Hoping it won't be too long before the next post....take care!

Wednesday, October 8, 2014

random thoughts

I cannot really go on with my posts about the grieving process because I honestly don't know where I am. Somewhere between several of the steps depending on the day! I have made it almost 3 weeks without missing a day of work, so that makes me very happy. Some days are better than others right now, but without the horrible stomach issues, I feel like a new woman.

Here's what is going on in our lives.......

a whole lotta nothing!

That's right folks, even our family has times that are boring and we are grateful. Now, what I call "boring" and you call boring might look like two different things. Like getting two phone calls on the same night at the same time from two different families that their loved ones might be dying. That just throws us into go mode, but we are use to it! Neither died, btw, thankfully!

Steve bought his Christmas present early....a gun. I haven't seen it much less touched it, and that is fine with me. I would never tell a person they couldn't have a gun (a law-abiding citizen anyway), but that doesn't mean I like 'em. I don't. However, I do understand the need to feel secure, and our place is crime-ridden. We haven't ever been hit, but that doesn't mean it can't happen. So, as long as I don't have to deal with it, it's fine. Still creeps me out, though.

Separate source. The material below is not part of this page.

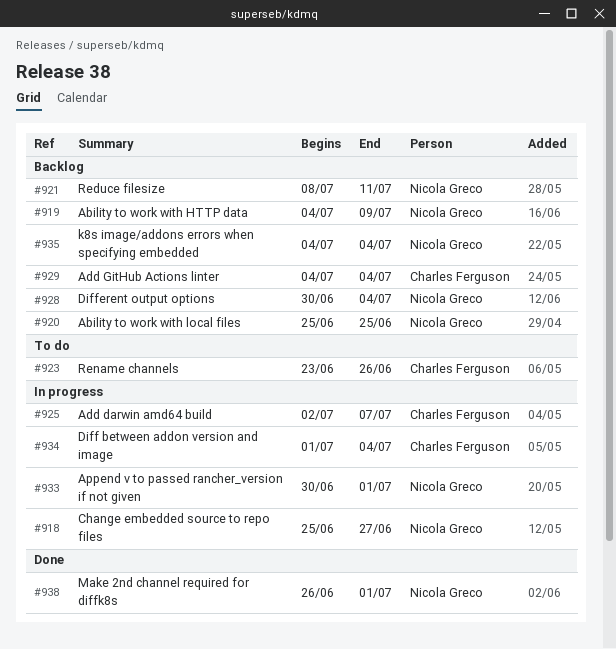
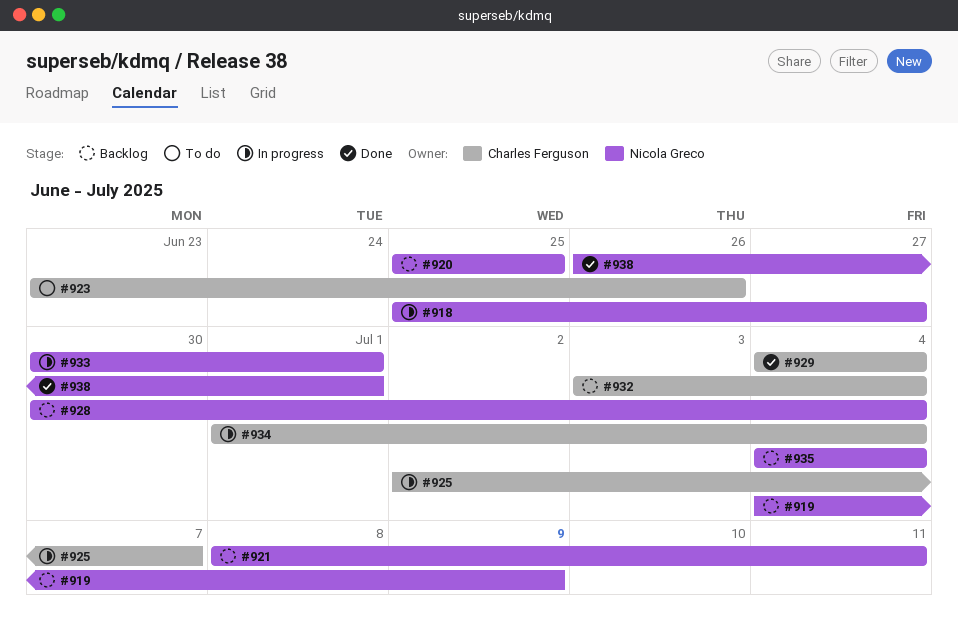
#929, status: Backlog -> Done
#932: none -> present

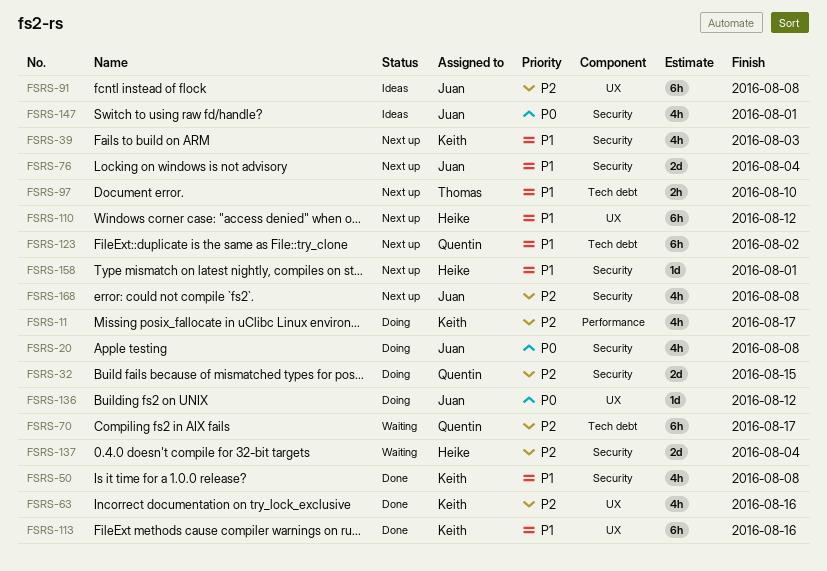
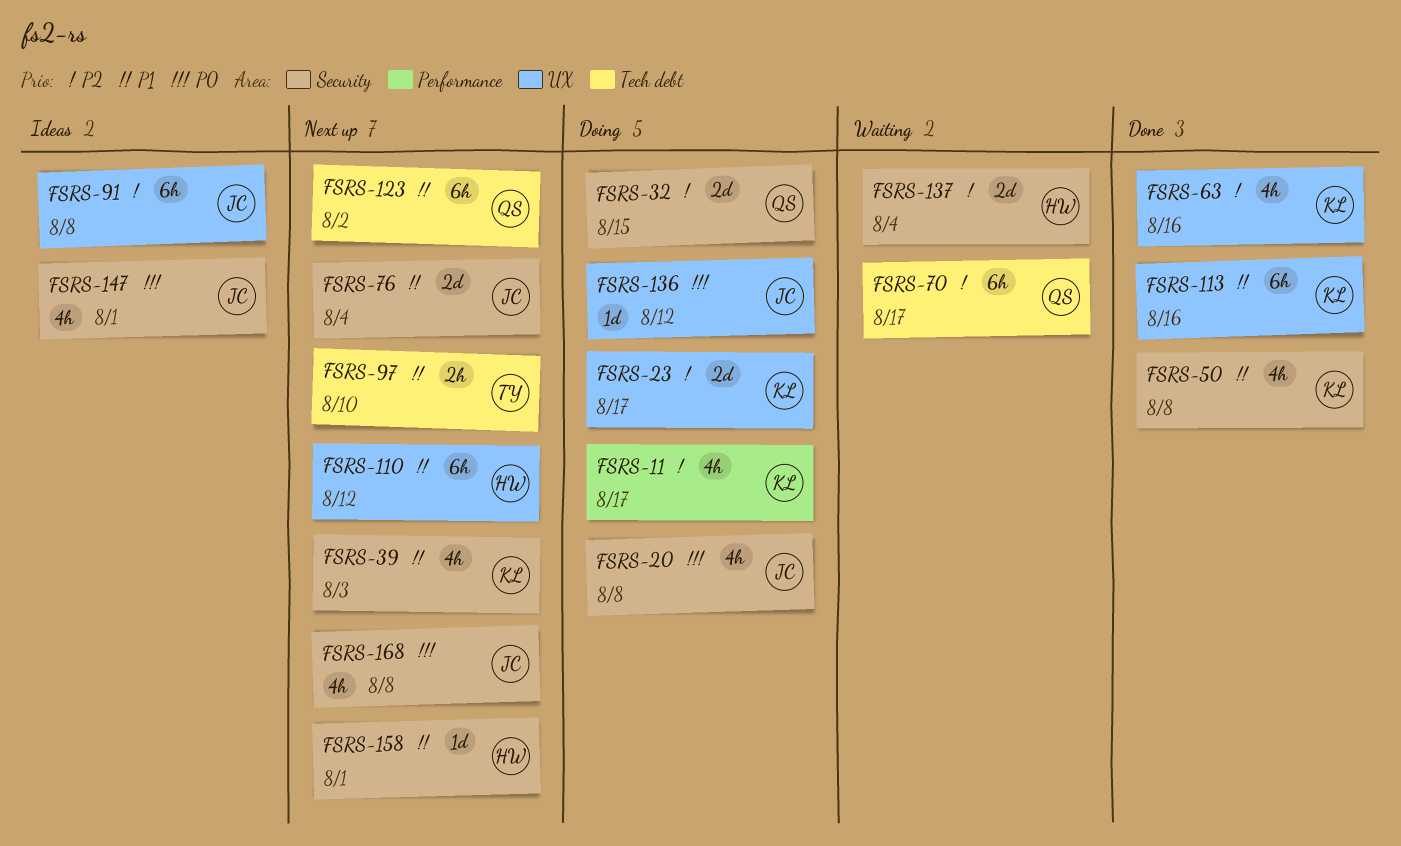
FSRS-23: none -> present
FSRS-168, priority: P2 -> P0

Stevie is thriving at school. Loves her classes and what she is doing. I am so proud of her, my heart just bursts when she talks about how much she loves it.

Luke is Luke. We get no more information out of him than we did when he lived here.....haha! Boys: they are NOT forthcoming with tidbits to ease the mind of the momma. I think he really likes being at school.

Empty-nesting? It's GREAT! Everyone should try it. We eat what we want when we want and we go to bed without having to wait up for someone. Y'all said I would like it, and I have to admit that I do!

That's about it. I have an appointment in Charleston at MUSC on the 21st. I think I will hear more of the same, at least I hope nothing is worse. If they tell me something better than the news I keep hearing, we'll thank God  and give Him all the glory. Either way, may our actions speak louder than our words (bc I know I've been complaining!) so that ALL will know God's got this!


Saturday, October 4, 2014

anger

When I was a good bit younger, I use to get mad about the stupidest things. I mean, seriously, "stupid angry" about insignificant problems that weren't really problems. I've gotten a lot more mellow as the years have gone by (being a PW will do that to you), and now reserve my anger for more important matters. That is to say that I rarely get angry.  However, if I do, watch out!

That anger is a lot different than the anger experienced through the grief process. Being angry about illness makes me ill as a hornet. It's like my nerves are on the outside of my body and those who dare, touch them. I hate that feeling. I've had to do a lot of praying to get myself through that stage quickly, and xanax helps too!

I just couldn't stay parked there because it made me feel worse; and while I feel as though I am through it, I still feel it rear its ugly head from time to time. I have to stamp it down, and remember that there is a purpose for this. The bad thing about any of these stages of grief is that they can revisit at any time. This is one stage that I don't want to revisit or stay in.

I have to say that blogging again has cleared my head as I'd hoped it would. It helps me put things in perspective. While the writing is no where near my standards, I haven't seemed to care because it allows me to get it off my chest and move on. There are some things, unfortunately, that I can't even share here. Poor Steve has been getting an earful lately about those things I can't write about. I'd never want the superpower of reading minds. I sure don't want anyone to read mine! It is hard to not have the ability to share things with someone. I really don't want to burden Steve, and I truly hate talking on the phone. So, I'm glad the walls can't talk. I know Steve won't judge me, and that's important to me at this point.